(Collected data entries)
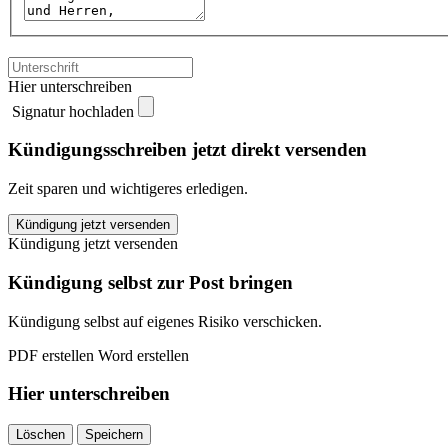
Hier unterschreiben
Signatur hochladen
Kündigungsschreiben jetzt direkt versenden
Zeit sparen und wichtigeres erledigen.
Bild+Funk
Kündigung jetzt versenden
kündigen
Kündigung jetzt versenden
quantity
Kündigung selbst zur Post bringen
Kündigung selbst auf eigenes Risiko verschicken.
PDF erstellen
Word erstellen
Hier unterschreiben
Löschen
Speichern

| Requirement |
Output the entries verbatim but drop the images.

| Task solution |
Hier unterschreiben
Signatur hochladen
Kündigungsschreiben jetzt direkt versenden
Zeit sparen und wichtigeres erledigen.
Bild+Funk
Kündigung jetzt versenden
kündigen
Kündigung jetzt versenden
quantity
Kündigung selbst zur Post bringen
Kündigung selbst auf eigenes Risiko verschicken.
PDF erstellen
Word erstellen
Hier unterschreiben
Löschen
Speichern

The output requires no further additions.